Hoy, los católicos estamos de fiesta porque Jesús ha resucitado; nos sentimos orgullosos de nuestra identidad cristiana, del valor que ésta nos aporta y de la misión que hemos de desempeñar en nuestra vida privada y de comunidad.
Terminó la Semana Santa, y es momento de caminar bajo la luz de Dios, de salir a las calles y ofrecer nuestra ayuda, construir ladrillo sobre ladrillo una vida empática con las necesidades de los demás y un testimonio que siga el ejemplo de Jesús.
La Resurrección es la Pascua, el “paso” de la muerte a la vida, y por esta razón, nos queda claro que, por encima de cualquier adversidad, tenemos y tendremos siempre el acompañamiento de Jesús, que ha vencido a la muerte.

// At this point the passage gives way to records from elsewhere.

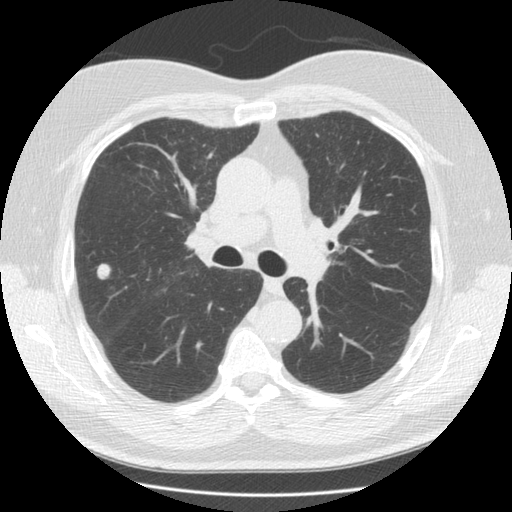
Low-dose screening chest CT, one axial slice. Position 89 of 146 along the scan axis. 120 kVp. Lung window (W 1500 / L -600 HU). 2.5 mm slice thickness. 512 × 512 image matrix, field of view 350 × 350 mm.
Outlined on this slice (manually delineated by an expert):
- lesion 1 (tumor, upper lobe of right lung): bounding box [x1, y1, x2, y2] px = [97, 263, 111, 280]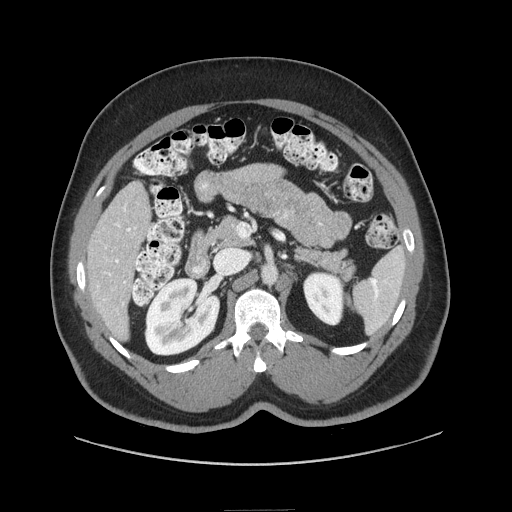
Contrast-enhanced abdominal CT (liver protocol), one axial slice. Position 31 of 87 along the scan axis. Soft-tissue window (W 400 / L 40 HU). 512 × 512 image matrix, field of view 440 × 440 mm. From the clinical record (not read from this slice): diagnosis: hepatocellular carcinoma (patient treated with transarterial chemoembolisation; whether this scan precedes or follows treatment is not stated here); TNM stage (as recorded): Stage-II; Child-Pugh class: A; tumour differentiation: moderately differentiated; tumour nodularity: uninodular.
Structures marked on this image (semi-automatic segmentation, software-assisted and operator-edited):
- liver parenchyma outside the tumour (the mass and vessels are separate outlines, so this box may not span the whole liver): bounding box [x1, y1, x2, y2] px = [86, 180, 150, 340]
- portal vein: [97, 204, 136, 305]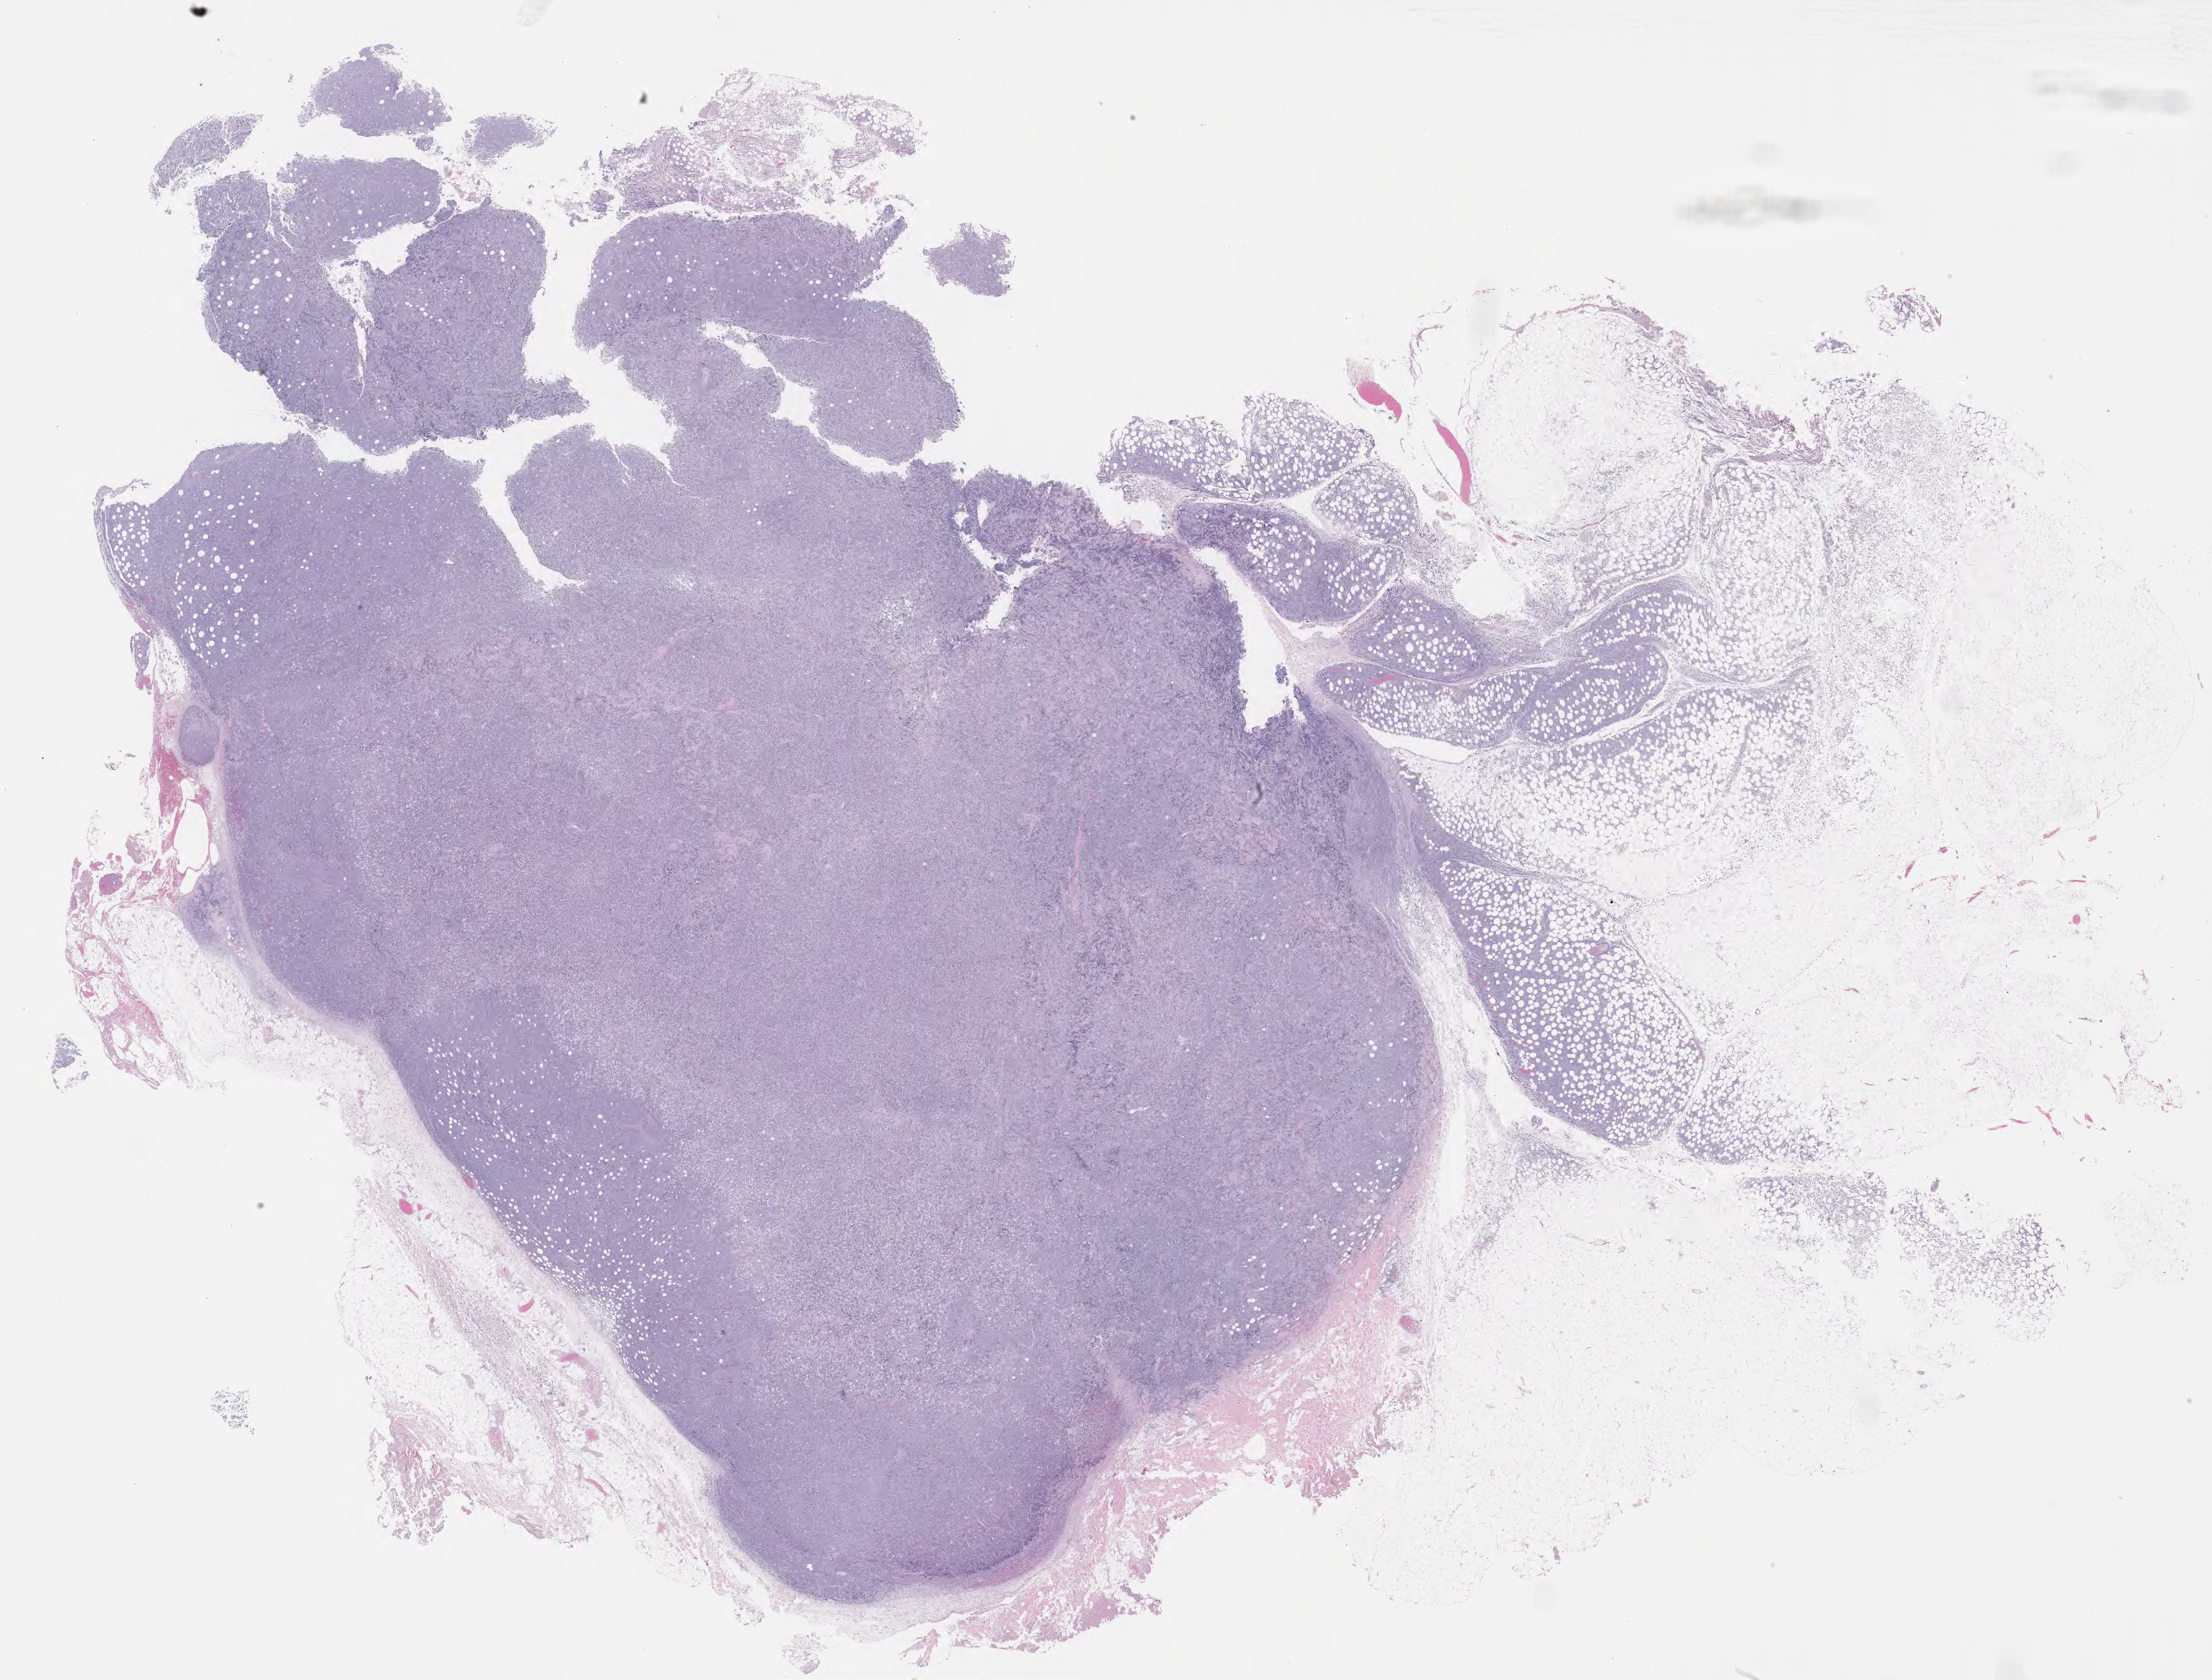
Digitized H&E-stained section — low-resolution overview of the scanned area, about 27.7 x 21.0 mm, specimen: tumor tissue. Patient male; aged 71.
Diagnosis: Burkitt lymphoma, NOS.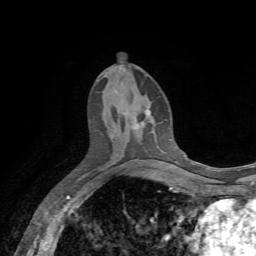
Breast MRI, one axial slice. Position 30 of 72 along the scan axis. Cropped to one breast. Dynamic contrast-enhanced series, time point 2 of 7 at this slice position (early post-contrast). 1.5 T. TE 4.3 ms, TR 8.7 ms. 2.2 mm slice thickness. 256 × 256 image matrix, field of view 180 × 180 mm. Female patient.
Outlined on this slice (semi-automatic segmentation, software-assisted and operator-edited):
- enhancing-tissue mask used for the functional tumour volume (all voxels passing the contrast-enhancement thresholds inside the analysis volume; usually the tumour): bounding box (x1, y1, x2, y2) in pixels: (136, 109, 150, 125)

Hace 2,000 años, Jesús vino a decirnos que el mundo nos necesita y que Él quiere hacer presente su amor a través de nosotros, y hoy, en el marco de la celebración más importante de nuestra fe, podemos quitarnos los miedos estériles y salir, con espíritu renovado y alegre, a dar testimonio de Jesús resucitado en los lugares en los que más nos necesitan, entre las personas que requieren de nuestro apoyo, en mantener la unión familiar, en hacer el bien en nuestro trabajo y en poner de nuestra parte para ofrecerle un mejor país a las generaciones que vienen.
El Papa Francisco hablaba hace unos días sobre los cristianos que se cansan, que se rinden ante el fracaso, que pierden la esperanza y se olvidan de las cosas buenas que reciben; de aquellos seguidores de Cristo que viven criticando, quejándose y murmurando. El Santo Padre afirmaba que con estas acciones se dejaba un campo perfecto para la “siembra del diablo”.
La Resurrección de Jesús nos invita a cambiar de mentalidad y dejar el pesimismo atrás, ya que sabemos que la muerte, la soledad y el miedo no son la última palabra, pues hay una palabra que va más allá: CRISTO, palabra eterna del Padre, que está vivo y presente en nuestra vida y en el mundo.